時価総額1.43兆ドルは、本サイト掲載のApple・NVIDIA・Microsoft・Amazonと比べると小さいが、それでも一般的な自動車メーカー(PER10〜20倍水準)とは全く異なるテック企業型の評価(PER370倍)を受けている点が特異。

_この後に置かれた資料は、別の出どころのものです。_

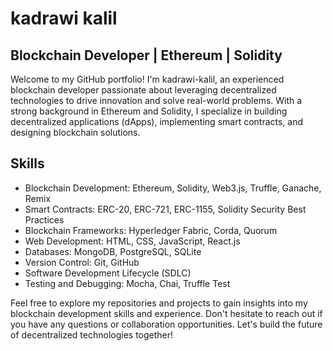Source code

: # kadrawi kalil

## Blockchain Developer | Ethereum | Solidity

Welcome to my GitHub portfolio! I'm kadrawi-kalil, an experienced blockchain developer passionate about leveraging decentralized technologies to drive innovation and solve real-world problems. With a strong background in Ethereum and Solidity, I specialize in building decentralized applications (dApps), implementing smart contracts, and designing blockchain solutions.

## Skills

- Blockchain Development: Ethereum, Solidity, Web3.js, Truffle, Ganache, Remix
- Smart Contracts: ERC-20, ERC-721, ERC-1155, Solidity Security Best Practices
- Blockchain Frameworks: Hyperledger Fabric, Corda, Quorum
- Web Development: HTML, CSS, JavaScript, React.js
- Databases: MongoDB, PostgreSQL, SQLite
- Version Control: Git, GitHub
- Software Development Lifecycle (SDLC)
- Testing and Debugging: Mocha, Chai, Truffle Test
<!--
## Projects

### Decentralized Voting Application

A secure and transparent voting application built on Ethereum. This decentralized application (dApp) allows users to cast their votes securely and immutably using blockchain technology. The project showcases my proficiency in smart contract development and integration with web interfaces using Web3.js.

- Repository: [github.com/johnsmith/voting-dapp](https://github.com/johnsmith/voting-dapp)

### Supply Chain Management dApp

A Hyperledger Fabric-based decentralized application for tracking and verifying supply chain transactions. The dApp ensures transparency and accountability throughout the supply chain, providing stakeholders with real-time visibility into the movement of goods. This project demonstrates my expertise in blockchain frameworks and the implementation of smart contracts using Chaincode and Solidity.

- Repository: [github.com/johnsmith/supply-chain-dapp](https://github.com/johnsmith/supply-chain-dapp)

## Certifications

- Certified Blockchain Developer (CBD) - Blockchain Training Alliance
- Ethereum Developer Certification - ConsenSys Academy

## Contributions and Articles

- Actively contribute to open-source blockchain projects on GitHub.
- Published articles on blockchain development on my personal blog and Medium.

## Contact Me

- Email: johnsmith@email.com
- LinkedIn: [linkedin.com/in/johnsmith](https://www.linkedin.com/in/johnsmith)
- Portfolio: [johnsmithportfolio.com](https://www.johnsmithportfolio.com)
-->
Feel free to explore my repositories and projects to gain insights into my blockchain development skills and experience. Don't hesitate to reach out if you have any questions or collaboration opportunities. Let's build the future of decentralized technologies together!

💡 やさしく:Teslaは「車を作る会社」に分類されがちですが、株式市場での値段のつき方は完全に「テクノロジー企業」型です。トヨタと比べるより、AI関連のテック企業と比べる方が、この株価の意味を理解しやすいかもしれません。
10戦略・課題と改善ポイント
旗印は「持続可能なエネルギーへの移行」から「自動運転・ロボットへの転換」へ。課題は自動車事業の収益性回復と将来事業の実現。
強み Strengths
- EVパイオニアとしてのブランド力と膨大な走行データ蓄積
- 自己資本比率59.0%と財務は依然として健全
- FCF+70億ドルとプラス圏を維持
- FSD・ロボットタクシー・Optimus等、複数の将来事業の種を保有
弱み Weaknesses
- 営業利益率5.0%とFY22ピークから3分の1以下に低下
- ROE4.7%・ROIC7.3%と資本効率が大幅悪化
- FY25は前年比減収と成長も鈍化
- PER370倍は自動車事業の実力からは大きく乖離した評価
機会 Opportunities
- FSD(完全自動運転)の実用化が進めば新たな収益源に
- ロボットタクシー事業の本格展開
- Optimus(人型ロボット)事業の商業化
- エネルギー貯蔵(蓄電池)事業のさらなる拡大
脅威 Threats
- 中国BYD等、EV市場での価格競争激化
- 自動車事業の収益性がさらに悪化するリスク
- FSD・ロボットタクシー等の将来事業が期待通りに実現しないリスク
- PER370倍という評価が調整される際の株価下落リスク
改善ポイント(優先度つき)
最優先自動車事業の収益性回復
値下げ競争からの脱却、あるいは新モデルによる高付加価値化が、営業利益率5.0%からの回復の鍵。
最優先FSD・ロボットタクシー事業の実現
株価が織り込む将来事業が、実際にいつ・どの規模で収益化するかが最大の投資論点。
中期成長率の回復
FY25の減収から、新モデル投入等でどう成長軌道に戻すか。
11投資メリット・デメリット
「自動車事業としての実力は明確に悪化中。論点はPER370倍が正当化する将来事業(FSD・ロボット)への賭けが実るか」が本レポートの総括。
▲ 強気材料(メリット)
- FSD・ロボットタクシー・Optimus等、複数の将来事業への布石
- 財務は依然健全(自己資本比率59.0%、FCF+70億ドル)
- EVパイオニアとしてのブランド力とデータ蓄積
- エネルギー貯蔵事業という第二の柱
▼ 弱気材料(デメリット)
- 営業利益率5.0%はFY22ピーク(16.8%)から劇的に悪化
- ROE・ROICともにFY22ピークから大幅低下
- FY25は減収、TTMも成長率+2.3%と鈍化が鮮明
- PER370倍は自動車事業の実力とかけ離れ、将来事業が実現しない場合の下落リスクが大きい
- 中国EVメーカーとの価格競争が構造的な逆風として続く
3つのシナリオ(筆者試算)
強気シナリオFSD・ロボットタクシーが本格収益化し、テック企業としての評価が定着
中立シナリオ自動車事業の利益率が横ばいで推移、将来事業は緩やかに進捗
弱気シナリオ価格競争激化・将来事業の遅延でPERが自動車メーカー並みに収斂、株価大幅調整
💡 はじめての方への総括:チェックポイントは3つ。①自動車事業の利益率(5.0%からの回復有無)、②FSD・ロボットタクシーの実用化進捗、③中国EVメーカーとの競争状況。「PER370倍」という数字は、今の会社ではなく"将来なるかもしれない会社"に払っている値段だと理解することが、この銘柄を評価する上で最も重要です。